----- Data -----

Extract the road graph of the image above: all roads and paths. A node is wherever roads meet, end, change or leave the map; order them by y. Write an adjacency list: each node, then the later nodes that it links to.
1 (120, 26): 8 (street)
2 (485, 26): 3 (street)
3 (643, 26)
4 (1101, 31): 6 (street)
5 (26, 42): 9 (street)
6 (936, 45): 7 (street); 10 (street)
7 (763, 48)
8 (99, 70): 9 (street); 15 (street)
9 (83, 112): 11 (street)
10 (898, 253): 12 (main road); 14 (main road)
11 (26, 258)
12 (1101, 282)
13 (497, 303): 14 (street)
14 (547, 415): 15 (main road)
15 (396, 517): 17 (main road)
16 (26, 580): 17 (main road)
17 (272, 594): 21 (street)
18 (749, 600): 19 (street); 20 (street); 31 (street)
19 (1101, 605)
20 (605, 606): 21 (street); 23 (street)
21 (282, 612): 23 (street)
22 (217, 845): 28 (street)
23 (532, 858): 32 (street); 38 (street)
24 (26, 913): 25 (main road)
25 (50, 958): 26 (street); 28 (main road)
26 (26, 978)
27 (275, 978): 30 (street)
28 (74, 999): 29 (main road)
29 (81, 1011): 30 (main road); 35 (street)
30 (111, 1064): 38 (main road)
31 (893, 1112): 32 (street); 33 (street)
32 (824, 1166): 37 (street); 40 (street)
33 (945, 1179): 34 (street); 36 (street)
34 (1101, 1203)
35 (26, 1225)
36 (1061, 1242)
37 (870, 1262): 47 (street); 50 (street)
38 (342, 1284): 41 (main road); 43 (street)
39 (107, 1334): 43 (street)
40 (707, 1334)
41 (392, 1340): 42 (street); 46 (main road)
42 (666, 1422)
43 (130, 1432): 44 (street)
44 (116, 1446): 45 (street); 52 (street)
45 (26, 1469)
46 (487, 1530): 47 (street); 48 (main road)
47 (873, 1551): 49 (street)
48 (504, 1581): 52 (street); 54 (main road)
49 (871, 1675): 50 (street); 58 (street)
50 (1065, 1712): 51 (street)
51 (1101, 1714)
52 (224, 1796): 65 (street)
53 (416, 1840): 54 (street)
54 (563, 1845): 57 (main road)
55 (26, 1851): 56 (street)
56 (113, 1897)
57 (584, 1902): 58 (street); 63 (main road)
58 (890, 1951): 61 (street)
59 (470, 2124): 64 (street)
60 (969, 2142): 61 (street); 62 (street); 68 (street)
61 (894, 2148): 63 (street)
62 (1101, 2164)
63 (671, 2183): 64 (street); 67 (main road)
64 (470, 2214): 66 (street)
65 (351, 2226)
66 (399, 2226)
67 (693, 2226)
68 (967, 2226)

-----
----- Data -----

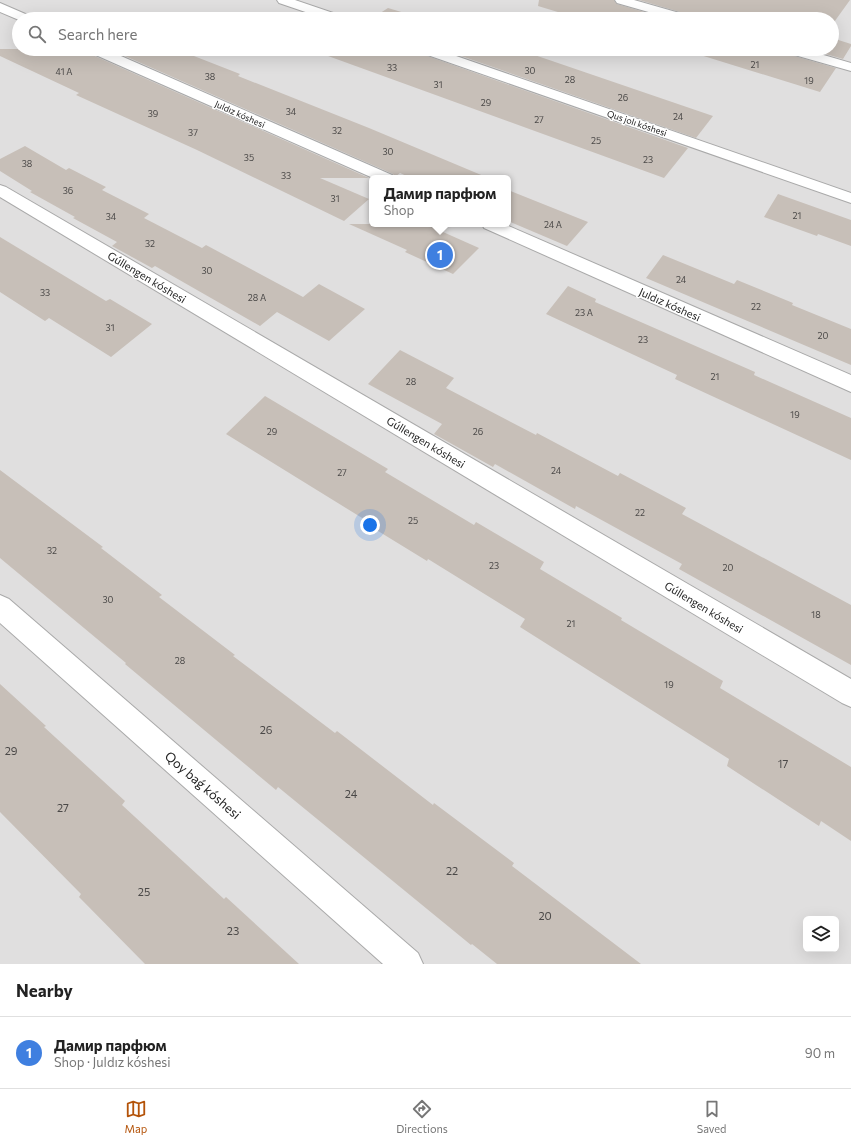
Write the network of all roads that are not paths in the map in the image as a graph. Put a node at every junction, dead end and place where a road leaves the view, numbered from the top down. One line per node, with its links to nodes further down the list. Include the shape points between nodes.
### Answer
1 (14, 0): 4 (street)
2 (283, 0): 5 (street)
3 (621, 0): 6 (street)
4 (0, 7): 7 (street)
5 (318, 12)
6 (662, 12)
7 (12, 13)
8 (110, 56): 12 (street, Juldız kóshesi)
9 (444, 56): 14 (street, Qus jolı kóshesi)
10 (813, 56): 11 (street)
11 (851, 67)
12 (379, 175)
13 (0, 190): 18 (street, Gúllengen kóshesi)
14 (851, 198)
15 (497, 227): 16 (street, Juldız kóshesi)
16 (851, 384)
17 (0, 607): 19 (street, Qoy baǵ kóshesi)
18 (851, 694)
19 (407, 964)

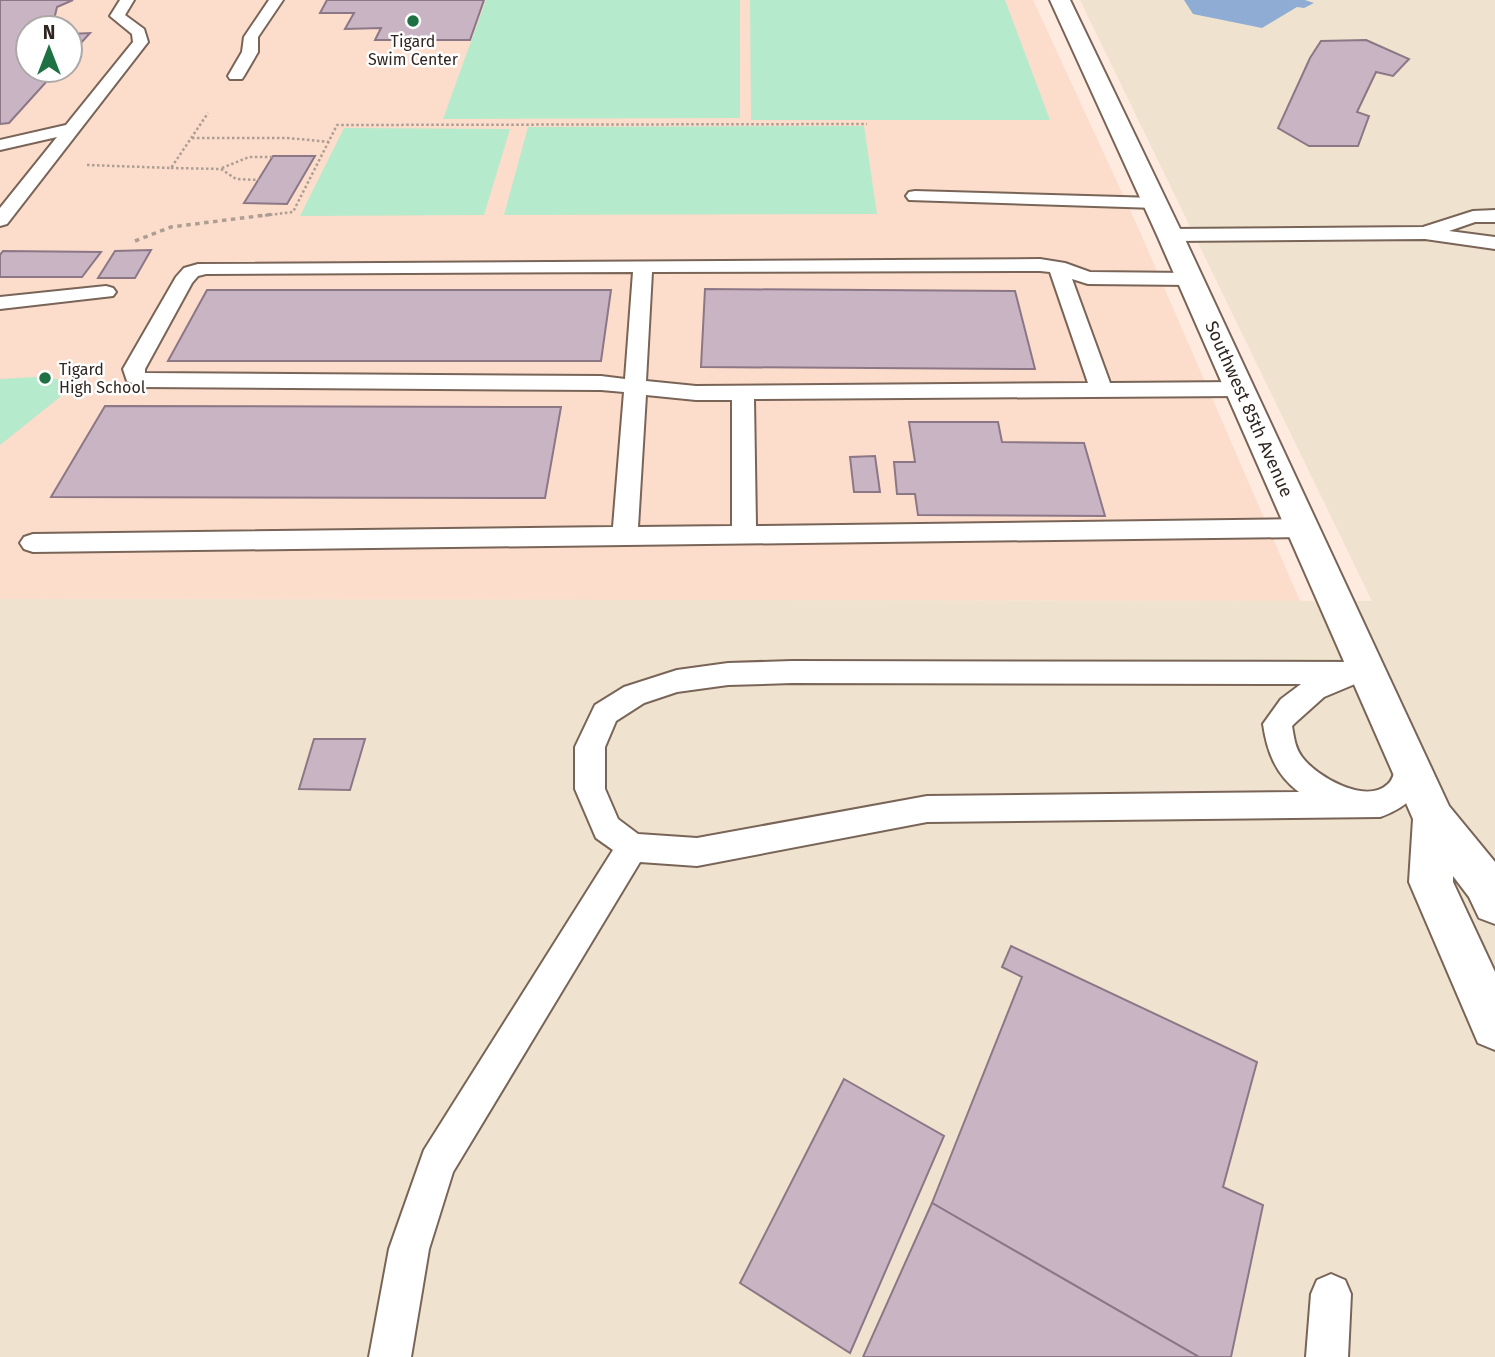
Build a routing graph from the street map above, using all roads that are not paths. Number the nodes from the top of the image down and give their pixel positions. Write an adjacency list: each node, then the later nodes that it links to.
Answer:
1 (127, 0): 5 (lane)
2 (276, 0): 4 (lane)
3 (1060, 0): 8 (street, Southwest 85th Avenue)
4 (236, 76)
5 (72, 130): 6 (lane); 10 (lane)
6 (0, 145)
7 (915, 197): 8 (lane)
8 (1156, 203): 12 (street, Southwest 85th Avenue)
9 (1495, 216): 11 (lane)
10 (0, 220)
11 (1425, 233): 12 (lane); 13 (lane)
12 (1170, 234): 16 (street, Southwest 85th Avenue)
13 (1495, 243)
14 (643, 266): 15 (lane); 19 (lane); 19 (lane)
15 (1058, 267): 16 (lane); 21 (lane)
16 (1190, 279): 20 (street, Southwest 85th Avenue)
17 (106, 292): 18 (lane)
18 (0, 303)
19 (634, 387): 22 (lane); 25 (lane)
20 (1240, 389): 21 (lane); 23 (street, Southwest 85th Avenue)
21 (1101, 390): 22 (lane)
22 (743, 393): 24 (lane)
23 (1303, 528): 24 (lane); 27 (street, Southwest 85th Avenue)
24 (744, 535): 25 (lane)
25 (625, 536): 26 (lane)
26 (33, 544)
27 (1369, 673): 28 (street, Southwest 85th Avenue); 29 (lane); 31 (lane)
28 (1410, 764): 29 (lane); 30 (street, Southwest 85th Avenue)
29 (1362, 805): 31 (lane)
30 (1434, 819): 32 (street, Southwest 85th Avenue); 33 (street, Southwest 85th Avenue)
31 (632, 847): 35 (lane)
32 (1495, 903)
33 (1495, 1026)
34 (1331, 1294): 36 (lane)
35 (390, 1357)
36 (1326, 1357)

-----
----- Data -----

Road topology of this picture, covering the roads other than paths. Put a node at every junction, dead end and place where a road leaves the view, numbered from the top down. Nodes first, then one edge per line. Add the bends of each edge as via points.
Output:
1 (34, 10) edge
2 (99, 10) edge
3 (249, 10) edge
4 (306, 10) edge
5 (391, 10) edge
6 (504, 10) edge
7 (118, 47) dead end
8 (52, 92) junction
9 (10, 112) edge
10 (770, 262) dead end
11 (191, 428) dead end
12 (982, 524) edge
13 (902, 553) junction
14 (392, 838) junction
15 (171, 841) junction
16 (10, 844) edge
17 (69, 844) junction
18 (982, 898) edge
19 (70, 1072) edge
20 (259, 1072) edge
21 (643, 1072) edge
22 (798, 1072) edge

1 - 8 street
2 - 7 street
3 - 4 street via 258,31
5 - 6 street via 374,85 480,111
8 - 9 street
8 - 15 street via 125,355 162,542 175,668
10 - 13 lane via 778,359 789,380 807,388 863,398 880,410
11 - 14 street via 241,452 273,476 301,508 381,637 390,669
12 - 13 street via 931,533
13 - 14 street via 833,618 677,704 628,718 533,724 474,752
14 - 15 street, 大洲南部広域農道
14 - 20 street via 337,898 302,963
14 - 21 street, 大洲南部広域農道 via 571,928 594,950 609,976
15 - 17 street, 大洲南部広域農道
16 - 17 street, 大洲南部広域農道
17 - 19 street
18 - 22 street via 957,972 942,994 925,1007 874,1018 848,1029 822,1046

-----

> [Work required] All lines of the data above that include the word "place" must be shown.

> [Your solution]
Write the network of all roads that are not paths in the map in the image as a graph. Put a node at every junction, dead end and place where a road leaves the view, numbered from the top down. One line per node, with its links to nodes further down the list. Include the shape points between nodes.
Road topology of this picture, covering the roads other than paths. Put a node at every junction, dead end and place where a road leaves the view, numbered from the top down. Nodes first, then one edge per line. Add the bends of each edge as via points.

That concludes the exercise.